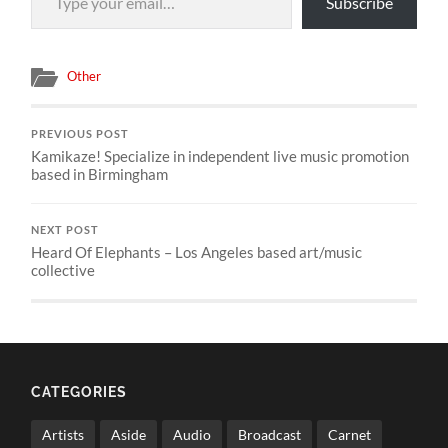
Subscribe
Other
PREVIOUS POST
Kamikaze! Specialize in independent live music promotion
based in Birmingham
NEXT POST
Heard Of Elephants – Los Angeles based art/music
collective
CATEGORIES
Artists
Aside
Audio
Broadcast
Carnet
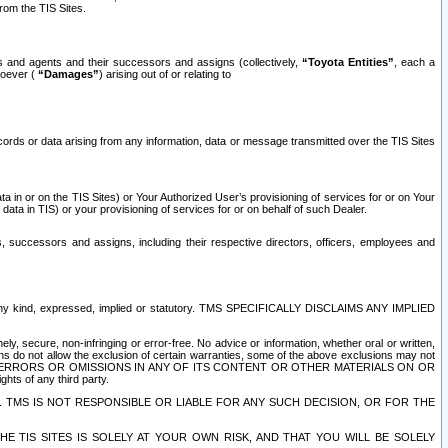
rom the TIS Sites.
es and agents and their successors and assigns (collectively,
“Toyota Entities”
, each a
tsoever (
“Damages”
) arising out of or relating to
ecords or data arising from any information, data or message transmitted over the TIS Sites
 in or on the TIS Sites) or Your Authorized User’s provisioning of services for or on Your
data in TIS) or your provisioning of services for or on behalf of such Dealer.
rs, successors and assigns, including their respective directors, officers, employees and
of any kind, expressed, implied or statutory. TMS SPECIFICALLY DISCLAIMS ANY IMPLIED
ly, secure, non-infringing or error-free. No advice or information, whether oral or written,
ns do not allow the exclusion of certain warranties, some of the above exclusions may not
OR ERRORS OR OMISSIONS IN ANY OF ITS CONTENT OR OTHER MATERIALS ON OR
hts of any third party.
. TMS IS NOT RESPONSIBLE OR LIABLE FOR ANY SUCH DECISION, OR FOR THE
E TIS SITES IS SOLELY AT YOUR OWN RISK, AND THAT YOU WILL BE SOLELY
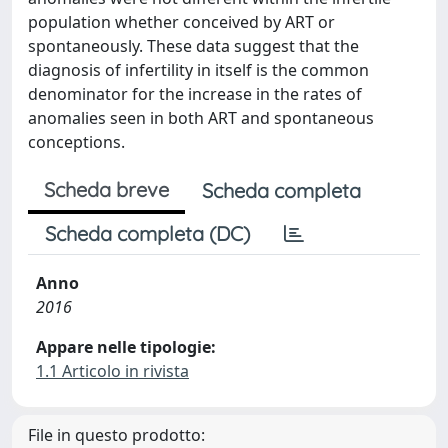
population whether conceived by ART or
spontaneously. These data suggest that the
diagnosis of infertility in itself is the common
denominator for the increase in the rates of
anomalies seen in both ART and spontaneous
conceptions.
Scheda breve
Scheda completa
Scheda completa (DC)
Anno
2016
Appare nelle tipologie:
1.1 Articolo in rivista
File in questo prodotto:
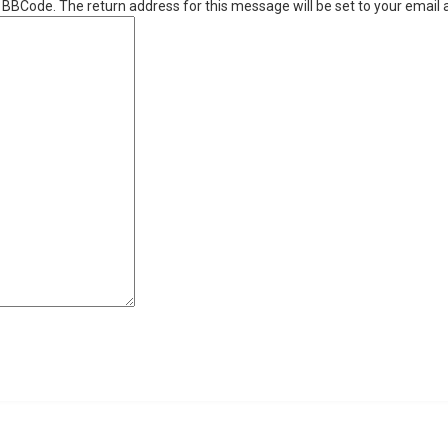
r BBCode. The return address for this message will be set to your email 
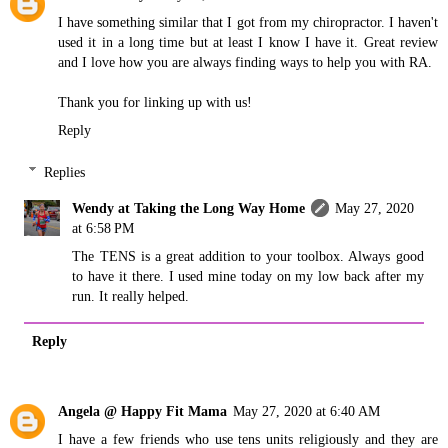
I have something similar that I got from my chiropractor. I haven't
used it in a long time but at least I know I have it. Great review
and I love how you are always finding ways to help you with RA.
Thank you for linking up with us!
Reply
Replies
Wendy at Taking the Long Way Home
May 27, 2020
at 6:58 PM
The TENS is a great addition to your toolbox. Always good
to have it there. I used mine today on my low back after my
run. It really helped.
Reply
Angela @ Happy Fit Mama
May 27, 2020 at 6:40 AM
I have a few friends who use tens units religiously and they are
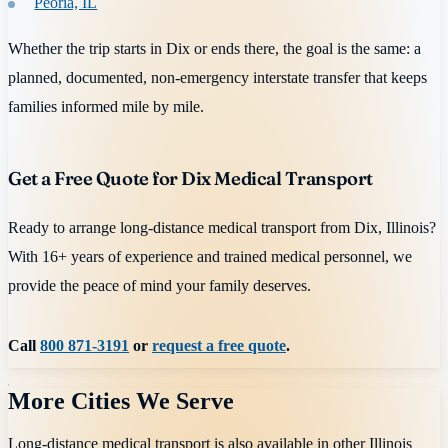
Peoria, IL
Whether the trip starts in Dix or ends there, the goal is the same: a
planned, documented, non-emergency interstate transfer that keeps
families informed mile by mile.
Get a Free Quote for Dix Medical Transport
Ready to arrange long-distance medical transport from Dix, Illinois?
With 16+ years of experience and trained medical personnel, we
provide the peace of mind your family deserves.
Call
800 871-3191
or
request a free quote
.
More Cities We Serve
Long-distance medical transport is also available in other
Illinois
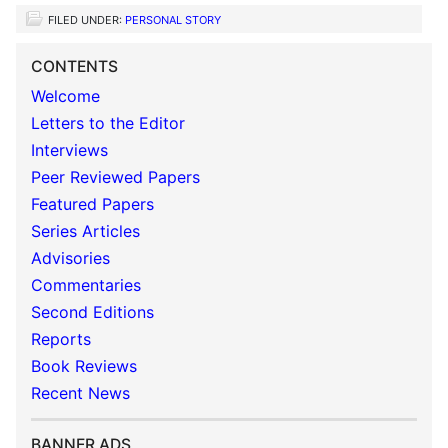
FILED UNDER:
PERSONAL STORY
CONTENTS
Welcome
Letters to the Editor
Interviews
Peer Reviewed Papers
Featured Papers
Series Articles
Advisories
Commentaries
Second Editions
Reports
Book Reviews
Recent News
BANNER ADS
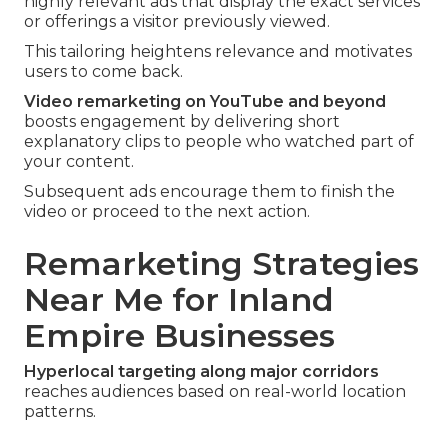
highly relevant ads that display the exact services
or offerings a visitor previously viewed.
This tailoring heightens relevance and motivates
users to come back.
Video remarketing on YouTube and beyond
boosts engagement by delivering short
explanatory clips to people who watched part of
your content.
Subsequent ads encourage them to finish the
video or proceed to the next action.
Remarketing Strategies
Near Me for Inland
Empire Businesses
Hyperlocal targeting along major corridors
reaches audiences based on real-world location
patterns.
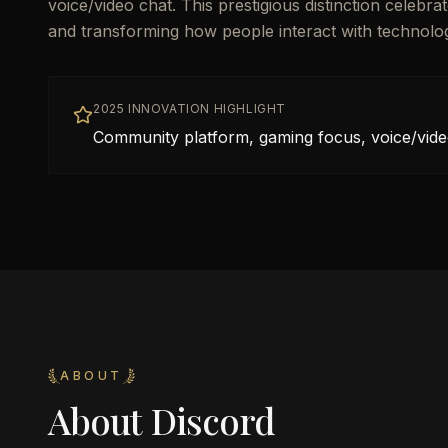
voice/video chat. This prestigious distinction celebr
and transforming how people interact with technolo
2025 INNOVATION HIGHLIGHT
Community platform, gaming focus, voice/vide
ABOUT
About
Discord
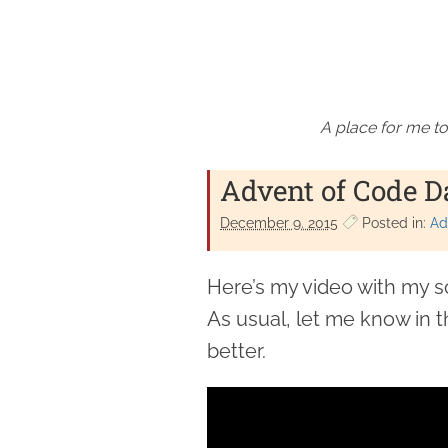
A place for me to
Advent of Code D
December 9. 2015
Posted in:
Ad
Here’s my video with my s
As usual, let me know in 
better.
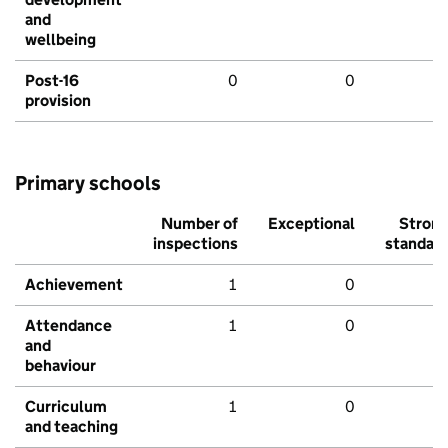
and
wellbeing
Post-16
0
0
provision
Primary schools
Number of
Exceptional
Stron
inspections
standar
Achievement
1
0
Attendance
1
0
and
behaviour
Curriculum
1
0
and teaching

:::

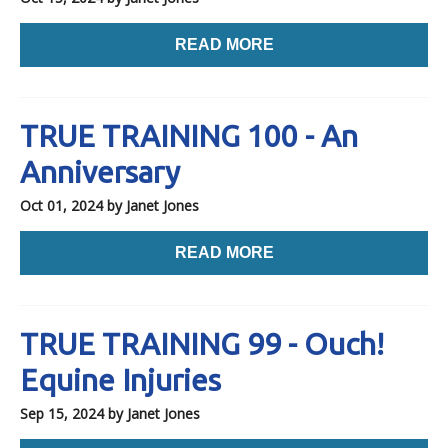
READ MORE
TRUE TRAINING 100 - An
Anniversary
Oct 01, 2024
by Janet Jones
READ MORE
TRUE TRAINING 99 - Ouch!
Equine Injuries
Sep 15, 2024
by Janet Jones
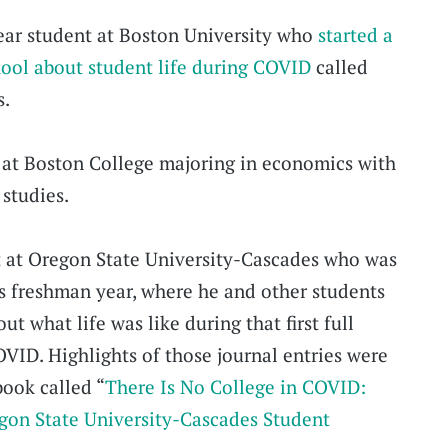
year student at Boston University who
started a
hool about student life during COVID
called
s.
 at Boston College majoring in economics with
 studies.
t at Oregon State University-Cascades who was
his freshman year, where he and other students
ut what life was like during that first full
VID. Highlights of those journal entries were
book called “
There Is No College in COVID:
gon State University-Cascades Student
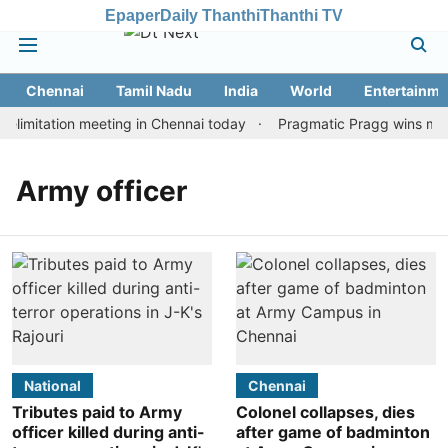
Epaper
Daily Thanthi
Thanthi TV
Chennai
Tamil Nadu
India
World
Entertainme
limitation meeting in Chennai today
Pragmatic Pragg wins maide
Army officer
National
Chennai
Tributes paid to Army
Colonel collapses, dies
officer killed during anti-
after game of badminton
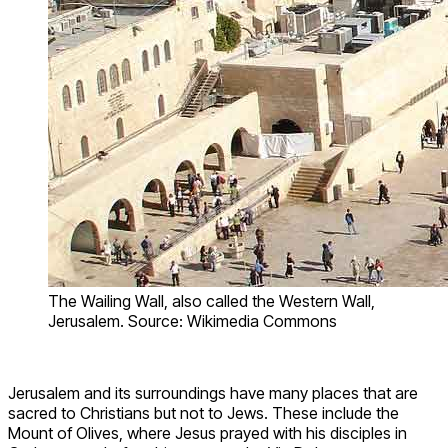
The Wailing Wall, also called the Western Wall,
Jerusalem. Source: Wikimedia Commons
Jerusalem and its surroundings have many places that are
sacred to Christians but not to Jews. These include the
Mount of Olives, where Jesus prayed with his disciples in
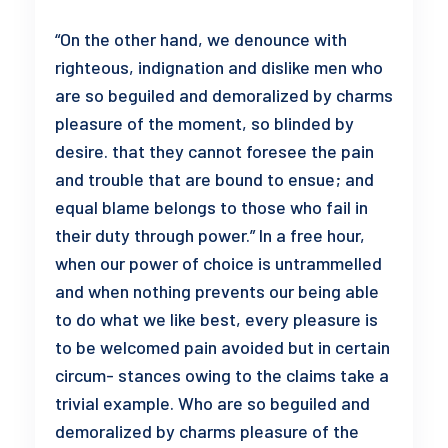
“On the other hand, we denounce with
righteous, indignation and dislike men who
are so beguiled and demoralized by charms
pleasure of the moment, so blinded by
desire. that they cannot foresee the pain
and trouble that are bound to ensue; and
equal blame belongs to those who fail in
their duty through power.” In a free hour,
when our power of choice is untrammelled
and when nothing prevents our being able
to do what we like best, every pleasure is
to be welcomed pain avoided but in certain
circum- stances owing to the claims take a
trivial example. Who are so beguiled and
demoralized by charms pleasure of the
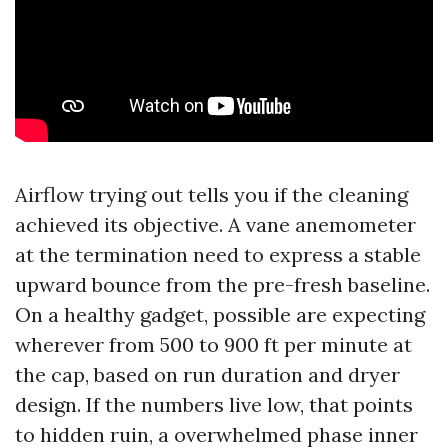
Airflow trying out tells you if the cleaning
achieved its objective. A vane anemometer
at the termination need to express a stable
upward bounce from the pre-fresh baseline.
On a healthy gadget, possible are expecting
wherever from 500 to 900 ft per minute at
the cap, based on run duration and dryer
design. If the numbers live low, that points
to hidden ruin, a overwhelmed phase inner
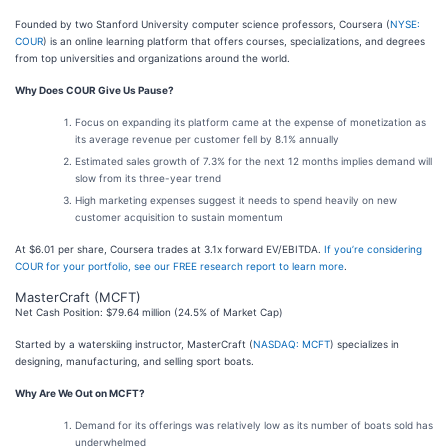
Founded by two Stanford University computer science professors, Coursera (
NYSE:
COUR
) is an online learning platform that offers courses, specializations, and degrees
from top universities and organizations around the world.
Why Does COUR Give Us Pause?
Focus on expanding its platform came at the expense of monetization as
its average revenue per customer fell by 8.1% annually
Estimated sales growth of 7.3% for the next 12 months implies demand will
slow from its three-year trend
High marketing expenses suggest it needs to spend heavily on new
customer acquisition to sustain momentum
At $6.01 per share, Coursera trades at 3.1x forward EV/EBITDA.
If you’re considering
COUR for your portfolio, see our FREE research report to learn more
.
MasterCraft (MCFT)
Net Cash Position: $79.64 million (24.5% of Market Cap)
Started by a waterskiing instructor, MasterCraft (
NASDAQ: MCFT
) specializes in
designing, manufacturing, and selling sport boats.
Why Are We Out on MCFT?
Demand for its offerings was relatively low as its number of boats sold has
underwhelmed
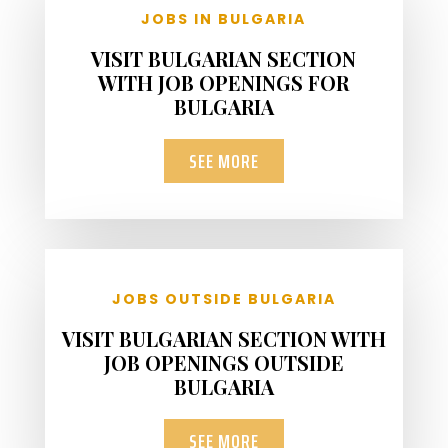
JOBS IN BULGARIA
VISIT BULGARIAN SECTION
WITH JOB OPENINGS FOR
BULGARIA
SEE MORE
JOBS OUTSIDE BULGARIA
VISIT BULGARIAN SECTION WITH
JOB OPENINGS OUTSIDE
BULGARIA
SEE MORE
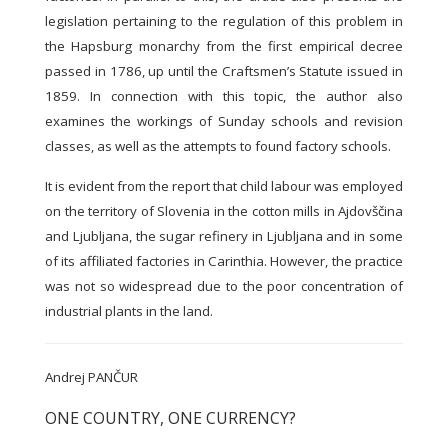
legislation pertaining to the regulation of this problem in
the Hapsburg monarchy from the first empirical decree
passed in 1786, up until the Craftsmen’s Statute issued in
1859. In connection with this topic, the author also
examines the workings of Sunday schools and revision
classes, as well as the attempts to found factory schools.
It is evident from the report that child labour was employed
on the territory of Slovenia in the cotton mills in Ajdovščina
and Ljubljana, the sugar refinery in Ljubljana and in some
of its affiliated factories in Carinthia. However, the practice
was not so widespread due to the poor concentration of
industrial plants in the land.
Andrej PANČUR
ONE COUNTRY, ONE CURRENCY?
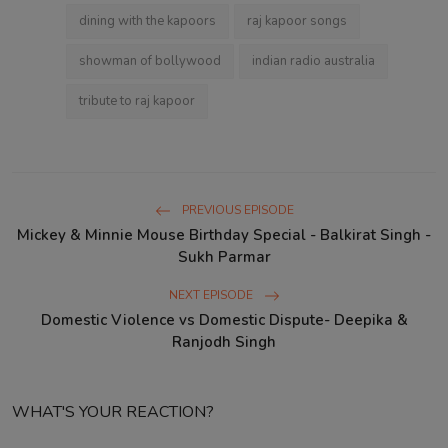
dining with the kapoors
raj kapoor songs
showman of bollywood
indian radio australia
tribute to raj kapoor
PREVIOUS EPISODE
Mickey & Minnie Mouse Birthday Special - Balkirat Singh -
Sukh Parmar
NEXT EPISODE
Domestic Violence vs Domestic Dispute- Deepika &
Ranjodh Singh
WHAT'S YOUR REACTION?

:::

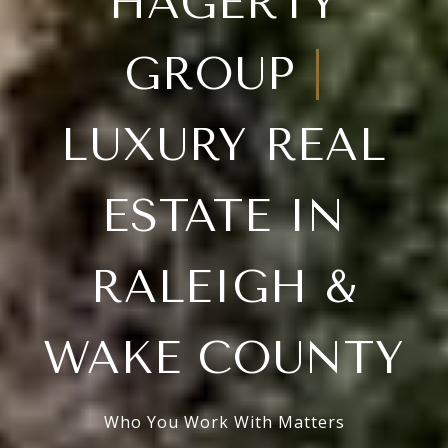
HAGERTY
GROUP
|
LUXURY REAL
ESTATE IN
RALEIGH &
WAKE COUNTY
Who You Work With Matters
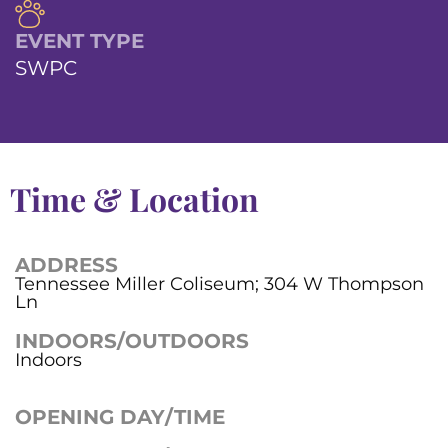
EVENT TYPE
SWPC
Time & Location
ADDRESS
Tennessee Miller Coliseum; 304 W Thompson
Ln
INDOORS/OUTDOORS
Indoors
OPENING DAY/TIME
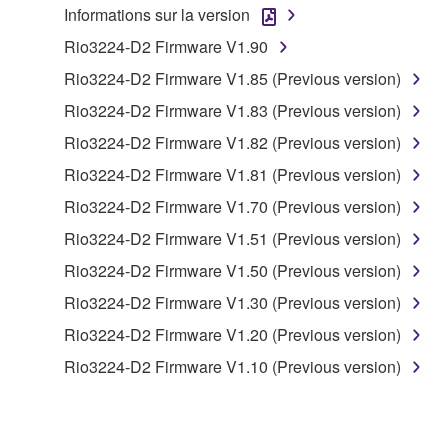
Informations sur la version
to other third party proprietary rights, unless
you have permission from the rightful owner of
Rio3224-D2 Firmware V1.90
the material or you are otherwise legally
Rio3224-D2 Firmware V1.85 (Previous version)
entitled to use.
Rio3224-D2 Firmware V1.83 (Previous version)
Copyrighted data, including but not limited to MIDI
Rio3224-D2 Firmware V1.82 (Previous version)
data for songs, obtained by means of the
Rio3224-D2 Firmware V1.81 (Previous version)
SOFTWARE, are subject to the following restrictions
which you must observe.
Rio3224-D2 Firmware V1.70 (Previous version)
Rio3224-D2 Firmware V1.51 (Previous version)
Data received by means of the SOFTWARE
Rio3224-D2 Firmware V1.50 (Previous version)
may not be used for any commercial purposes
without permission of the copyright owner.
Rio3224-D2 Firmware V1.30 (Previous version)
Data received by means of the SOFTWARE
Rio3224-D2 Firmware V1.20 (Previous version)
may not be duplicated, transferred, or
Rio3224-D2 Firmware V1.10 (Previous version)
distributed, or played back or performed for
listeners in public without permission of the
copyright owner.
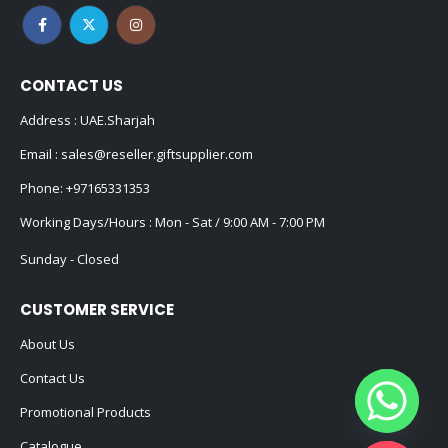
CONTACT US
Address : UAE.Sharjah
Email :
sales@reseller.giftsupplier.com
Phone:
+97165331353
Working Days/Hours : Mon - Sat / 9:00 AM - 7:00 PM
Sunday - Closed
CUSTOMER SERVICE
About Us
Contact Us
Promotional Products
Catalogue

:::

• **Work request**
Find the line with "Here’s my video with my s" in the data above, and from there retype each line exactly through the line with "and teaching", skipping the pictures along the way.

• **Answer for this exercise**
Here’s my video with my s
As usual, let me know in 
better.
and
wellbeing
Post-16
0
0
provision
Primary schools
Number of
Exceptional
Stron
inspections
standar
Achievement
1
0
Attendance
1
0
and
behaviour
Curriculum
1
0
and teaching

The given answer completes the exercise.